TRAVAIL DEMANDÉ ->
[a] Répondez brièvement aux questions suivantes d'après le récit sur l'or du cimetière.
(i) Où se trouvait la cachette des lingots, selon les indications données à Farida ?
(ii) Quelle quantité d'or est récupérée, selon les aveux de Fourniret ?
(iii) À quel endroit de l'appartement de Vitry Fourniret aménage-t-il une cache ?
[b] Poursuivez le récit sur l'or du cimetière à partir de sa dernière phrase, en un court paragraphe.

TEXTE SOURCE ->

####################

Un trésor exhumé et un corps enterré

D’après sa première audition, Hellegouarch accepte donc, en mars 1988, de donner un coup de main à son codétenu italien, via sa compagne Farida Hamiche et un bon copain sur lequel on peut compter, Fourniret. Au parloir suivant, le Breton informe Farida de la mission à remplir, lui indique le lieu exact de la cachette des lingots, « à l’arrière d’une tombe dans une jardinière en marbre », et lui enjoint de contacter « Michel » dans l’Yonne pour lui demander ce service, en échange « d’une prime de 500 000 francs ou de l’achat d’une ferme ». Voilà donc l’Ardennais et Farida qui partent en équipée dans le fameux cimetière. Ils récupèrent « une cinquantaine de kilos d’or », selon les aveux de Fourniret, puis « transvasent » le lourd fardeau dans l’appartement de Farida et de son concubin (encore incarcéré), à Vitry dans le Val-de-Marne. Fourniret, qui s’y connaît en maçonnerie et en menuiserie, aménage même une cache au-dessus de la porte des WC du couple et enfourne tout le magot à l’intérieur. Dans la quinzaine de jours suivante, Fourniret se ravise et forme un noir dessein.

####################

(Entrées de données extraites)
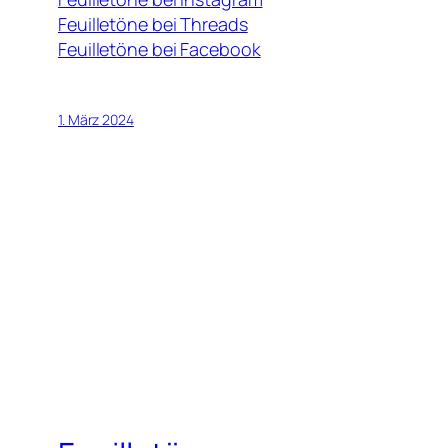
Feuilletöne bei Threads
Feuilletöne bei Facebook
1. März 2024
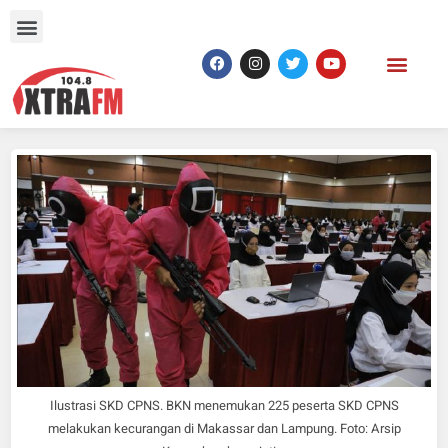
Ilustrasi SKD CPNS. BKN menemukan 225 peserta SKD CPNS
melakukan kecurangan di Makassar dan Lampung. Foto: Arsip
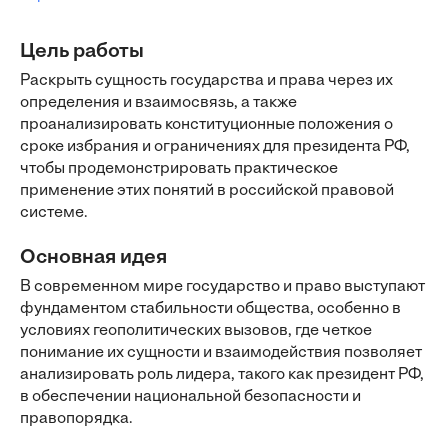
Цель работы
Раскрыть сущность государства и права через их
определения и взаимосвязь, а также
проанализировать конституционные положения о
сроке избрания и ограничениях для президента РФ,
чтобы продемонстрировать практическое
применение этих понятий в российской правовой
системе.
Основная идея
В современном мире государство и право выступают
фундаментом стабильности общества, особенно в
условиях геополитических вызовов, где четкое
понимание их сущности и взаимодействия позволяет
анализировать роль лидера, такого как президент РФ,
в обеспечении национальной безопасности и
правопорядка.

####################

CORRIGÉ DES EXERCICES ->
[a]
(i) À l'arrière d'une tombe, dans une jardinière en marbre.
(ii) Une cinquantaine de kilos d'or.
(iii) Au-dessus de la porte des WC du couple.

[b]
Selon le procès-verbal de ses aveux, il persuade Farida de venir avec lui pour « chercher des armes à Rambouillet », un prétexte pour l’attirer sur ses terres à Clairefontaine (Yvelines). Il tue Farida, met son corps dans sa voiture et « tourne toute la journée » avant de l’enterrer « à la sortie d’un village des Yvelines, en bas d’une pente », si l’on en croit ses déclarations floues et sujettes à caution. Il n’oublie pas d’aller voler dans la cache qu’il vient de bricoler « la moitié du stock d’or ». Il prétend qu’il a laissé l’autre moitié dans l’appartement d’Hellegouarch à Vitry.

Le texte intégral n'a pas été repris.